** Excerpted passage **
+-------+

The aplication was admitted and called for final hearing on 07.01.2020, Sh. C B Thakar, Advocate appeared and made oral and written submissions. Jurisdictional Officer Sh. Raju Khobragade, Supdt., Division-VIIL Range-I, Commissionerate Mumbai South CGST, Mumbai also appeared and made written submissions.
05. OBSERVATIONS
5.1 We have gone through the facts of the case, documents on record and submissions made by both, the applicant as well as the jurisdictional officer.
5.2 Applicant is a co-operative housing society, formed under the Maharashtra State Cooperative Societies Act, 1960 and does not carry out activities other than those mentioned in the bye laws of the society.
5.3 According to Section 2(16) of the Maharashtra Cooperative Society Act, 1960, “housing society ” means a society, the object of which is to provide its members with open plots for housing, dwelling houses or flats; or if open plots, the dwelling houses or flats are already acquired, to provide its members common amenities and services. It can be said that a cooperative housing society is body of persons, who stay in a residential/housing society. As a collective body, the society would be supplying certain services to its members, like collecting statutory dues from its members and remitting to statutory authorities, maintenance of the building, security, etc.
5.4 The applicant has submitted that, as a Society, their objects are to obtain conveyance from the Promoter (Builder), in accordance with the provisions of the Ownership Flats Act and the Rules made thereunder, of the right, title and interest, in the land with building/buildings thereon ; to manage, maintain and administer the property of the society; to raise funds for achieving the objects of the society, to undertake and provide for, on its own account or joint with a co-operative institution, social, cultural or recreation activities, and to do all things necessary or expedient for the attainment of the objects of the society, specified in the bye-laws and in view of above objects, question is posed on whether these activities can be considered as ‘supply’ under Section 7 of the CGST Act.
5 .5 To answer the query of the applicant we will discuss the relevant provisions of the GST Act as under:-
5.5.1 As per Section 9 of CGST Act, 201 7, levy of GST is on supply of goods and services.
5.5.2 The word “supply”, is defined in Section 7 of the CGST Act. As per Section 7 (1) of the said Act, “supply” includes-
(a) all forms of supply of goods or services or both such as sale, transfer, barter, exchange, licence, rental, lease or disposal made or agreed to be made for a consideration by a person in the course or furtherance of business;
(b) ……………………..;
(c) …………………….; and
(d) ……………………
(2) Notwithstanding anything contained in sub-section (1),-
(a) activities or transactions specified in Schedule III; or
(b) ………………………
(3) Subject to the provisions of subsections (1) and (2),
5.5.3 The term “Supply”, defined under Section 7 of the CGST Act, 2017 is an inclusive definition and not an exhaustive one and therefore it has very wide connotations. Therefore, the activities of Applicant in as much as they are obtaining conveyance from the promoter (Builder), managing, maintaining and administering the property of the society, raising fund for achieving the objects of the society, undertaking and providing any social, cultural or recreation activities can clearly be considered as rendering of “supply” of service being provided to its members.

+-------+

** Supplied data **
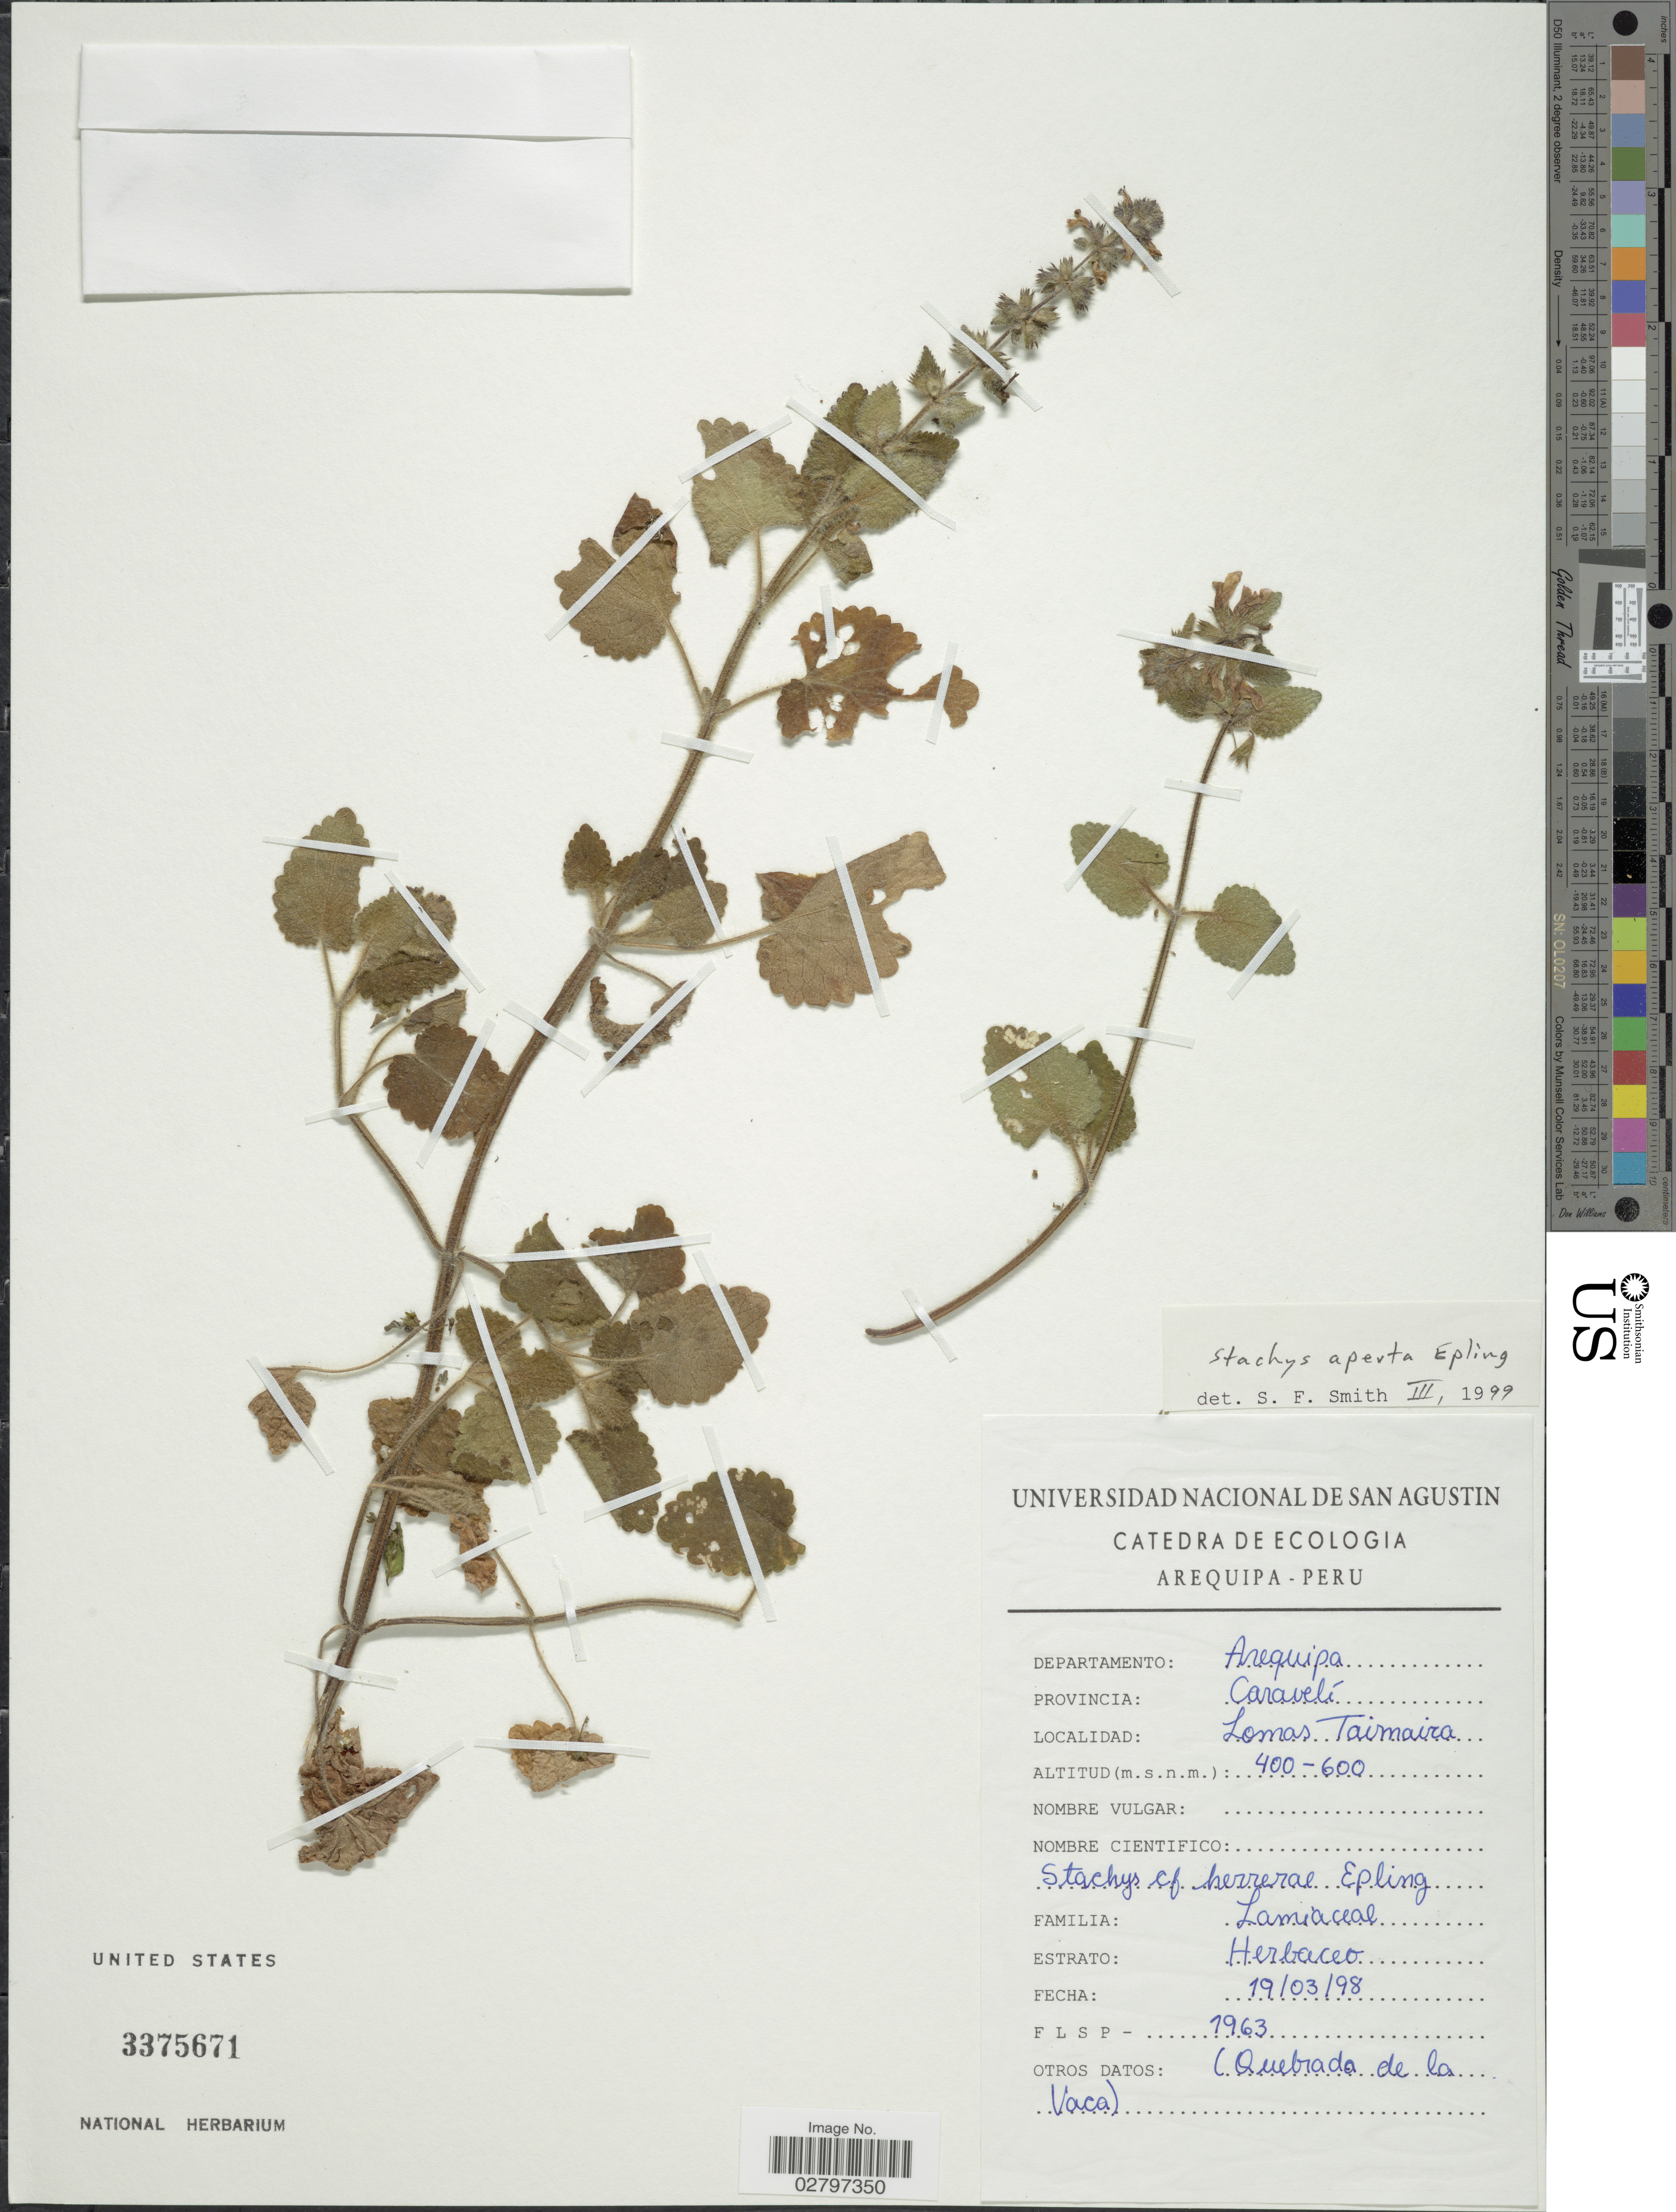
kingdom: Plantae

+-------+

** What to work on **
(a) Does each statement below agree with the ruling excerpt on the housing society above? Answer yes or no for each, quoting the deciding words of the excerpt.
(i) The applicant was formed under the Maharashtra State Cooperative Societies Act, 1960.
(ii) The excerpt calls the definition of "supply" in Section 7 of the CGST Act an exhaustive one.
(iii) The application was called for final hearing on 07.01.2020.
(b) Can you write out the part of the ruling excerpt on the housing society starting at "5.3 According to" and ending at "building, security, etc."?

** Results for the exercise **
(a)
(i) Yes: "formed under the Maharashtra State Cooperative Societies Act, 1960"
(ii) No: "is an inclusive definition and not an exhaustive one"
(iii) Yes: "called for final hearing on 07.01.2020"

(b)
5.3 According to Section 2(16) of the Maharashtra Cooperative Society Act, 1960, “housing society ” means a society, the object of which is to provide its members with open plots for housing, dwelling houses or flats; or if open plots, the dwelling houses or flats are already acquired, to provide its members common amenities and services. It can be said that a cooperative housing society is body of persons, who stay in a residential/housing society. As a collective body, the society would be supplying certain services to its members, like collecting statutory dues from its members and remitting to statutory authorities, maintenance of the building, security, etc.